Even If Enacted, The CHOICE Act May Not Repeal The SEC’s Pay Ratio Rule

While prognosticators continue to place odds on whether the Financial CHOICE Act of 2017, H.R. 10, will be enacted, many commentators are claiming that it will “repeal” the Securities and Exchange Commission’s pay ratio rule.  Even if H.R. 10 is enacted, I’m not so sure that it would “repeal” the pay ratio rule.

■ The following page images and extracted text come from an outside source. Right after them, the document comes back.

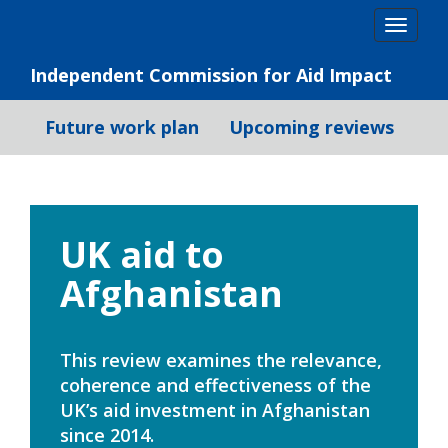
Skip
Togg
to
navig
content
Independent Commission for Aid Impact
Future work plan
Upcoming reviews
UK aid to
Afghanistan
This review examines the relevance,
coherence and effectiveness of the
UK’s aid investment in Afghanistan
since 2014.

It is certainly true that Section 857(a)(24) of H.R. 10 specifically repeals Section 953(b) of the Dodd Frank Wall Street Reform and Consumer Protection Act, H.R. 4173.  Section 953(b) in turn directs the SEC to amend Item 402 of Regulation S-K to require pay ratio disclosure.  So why wouldn’t H.R. 10 repeal the pay ratio disclosure rule?  My concern is that while H.R. 10 eliminates the requirement that the SEC adopt the pay ratio rule, it does not expressly repeal the rule or the authority of the SEC to adopt the rule.  Although the SEC adopted the pay ratio rule to implement Congress’ mandate, it did not rest its authority solely on Section 953(b).  It also relied upon  Sections 7, 10 19(a), and 28 of the Securities Act, Sections 3(b), 12, 13, 14, 15(d) 23(a), and 36(a) of the Exchange Act.  The SEC could, of course, decide to repeal the pay ratio rule.  A repeal may not be immediate because the Administrative Procedure Act would require the SEC to provide notice and an opportunity for comment on the repeal.  5 U.S.C. § 553 (The APA defines “rulemaking” as the “process for formulating, amending, or repealing a rule”.)  It is possible, however, that the SEC would invoke the APA’s “good cause” exception.  However, this would require the SEC to find that notice and public procedure thereon are impracticable, unnecessary, or contrary to the public interest. 5 U.S.C § 553(b)(3)(B).  Given the APA’s failure to define “good cause”, proponents of the pay ratio rule may challenge the SEC’s decision in the federal courts.